Auch Tempo 30 wurde schon vor Jahren vorgeschlagen, um den Verkehrsfluss in der Innenstadt zu optimieren. Nachdem die Verkehrsberuhigung auf Kantonsstrassen mit Tempo 30 lange Zeit tabu war, ist dieses generelle Verbot seit geraumer Zeit vom Tisch. Dies auch aufgrund von Bundesgerichtsurteilen, die Tempo 30 als Mittel zur Einhaltung der Lärmgrenzwerte explizit vorsehen.
So gibt es beispielsweise im Kanton Luzern mehrere Kantonsstrassen-Abschnitte, auf denen nur 30 Stundenkilometer gefahren werden darf: im Dorfzentrum Adligenswil, auf der Bernstrasse in Luzern und auf der Bahnhofstrasse in Root. Auch in Baselbieter Gemeinden gibt’s Tempo-30-Abschnitte auf Kantonsstrassen: In Bottmingen, Oberwil und Therwil wurde die Bewilligung aus Gründen des Lärmschutzes erteilt, in Maisprach war die Verbesserung der Verkehrssicherheit ausschlaggebend. Damit verbunden sollte nun auch Frauenfeld einen Schritt nach vorne machen und einen Versuch starten, oder zumindest die Planung konkret angehen.

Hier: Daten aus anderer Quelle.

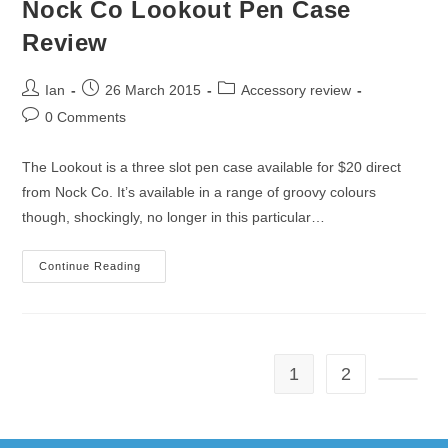
Nock Co Lookout Pen Case
Review
Post
Post
Post
Ian
26 March 2015
Accessory review
author:
published:
category:
Post
0 Comments
comments:
The Lookout is a three slot pen case available for $20 direct
from Nock Co. It’s available in a range of groovy colours
though, shockingly, no longer in this particular…
Nock
Continue Reading
Co
Lookout
Pen
Case
Review
1
2
Go to t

Gleichzeitig sollte man auch die endlose Diskussion um einen hypothetischen Tunnel im Stadtkern definitiv abschliessen. Es macht wenig Sinn, einen solchen Tunnel noch länger als Möglichkeit aufzuführen und daraus Abhängigkeiten für eine Verkehrsentlastung abzuleiten. Denn seit der knappen Ablehnung des Verkehrsentlastungskonzepts «F21» im Jahr 2007 mit gerade mal 276 mehr Nein-Stimmen – bei rund 8600 abgegebenen Stimmen - ist nichts mehr wirklich Greifbares in Sichtweite.

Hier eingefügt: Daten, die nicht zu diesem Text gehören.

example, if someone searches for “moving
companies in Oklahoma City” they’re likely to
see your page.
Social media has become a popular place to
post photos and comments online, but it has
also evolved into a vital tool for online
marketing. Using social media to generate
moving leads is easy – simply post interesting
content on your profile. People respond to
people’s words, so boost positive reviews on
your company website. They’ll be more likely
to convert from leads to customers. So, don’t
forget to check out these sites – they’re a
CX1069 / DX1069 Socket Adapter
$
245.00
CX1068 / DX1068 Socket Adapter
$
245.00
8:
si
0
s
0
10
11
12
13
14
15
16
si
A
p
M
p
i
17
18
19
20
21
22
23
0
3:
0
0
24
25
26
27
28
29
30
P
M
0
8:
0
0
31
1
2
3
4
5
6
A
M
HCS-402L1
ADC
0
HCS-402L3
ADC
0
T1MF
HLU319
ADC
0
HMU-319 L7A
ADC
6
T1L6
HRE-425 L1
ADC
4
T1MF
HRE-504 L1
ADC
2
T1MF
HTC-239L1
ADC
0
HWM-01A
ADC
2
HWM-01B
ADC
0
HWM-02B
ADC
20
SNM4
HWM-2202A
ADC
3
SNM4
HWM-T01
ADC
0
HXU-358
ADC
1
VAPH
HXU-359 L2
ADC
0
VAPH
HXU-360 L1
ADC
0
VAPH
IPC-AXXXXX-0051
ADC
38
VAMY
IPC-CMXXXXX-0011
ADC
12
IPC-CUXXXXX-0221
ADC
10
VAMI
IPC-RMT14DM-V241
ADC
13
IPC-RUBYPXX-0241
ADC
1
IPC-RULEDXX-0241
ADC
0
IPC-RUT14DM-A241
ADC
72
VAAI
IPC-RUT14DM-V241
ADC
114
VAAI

Auch die zuletzt vom Stadtrat vorgestellte Variante für einen Tunnel zwischen Holdertor/St. Gallerstrasse und Zeughausstrasse/Schweizerhofkreisel wird kaum je aus dem Papier-Stadium herauskommen. Für einen derartigen baulichen Eingriff direkt beim Stadtzentrum mit einer mehrjährigen Bauzeit werden die Frauenfelderinnen und Frauenfelder mit allergrösster Wahrscheinlichkeit nicht zu begeistern sein. Aus diesem Grund sollte man sich nun definitiv auf das Machbare konzentrieren.

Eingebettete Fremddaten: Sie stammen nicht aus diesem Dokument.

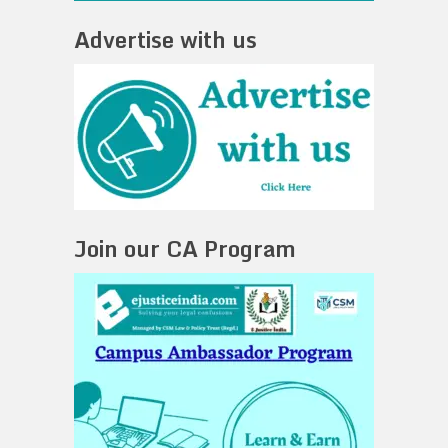
Advertise with us
Join our CA Program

Gleichzeitig darf man nun gespannt sein auf die Umsetzung der Projekte zur Aufwertung der Strassenräume in der Innenstadt. Dafür hatten die Stimmbürger im letzten Jahr an der Urne ja einen Blanko-Check in mehrfacher Millionenhöhe ausgestellt. Gespannt sein mitunter deshalb, weil eine solche Aufwertung ja trotz unverändert hohem Verkehrsfluss erfolgen soll ­– denn für die stark befahrene Nord-Süd-Achse im Stadtzentrum gibt es in Richtung Süden bekanntlich weit und breit keine Ausweichmöglichkeit.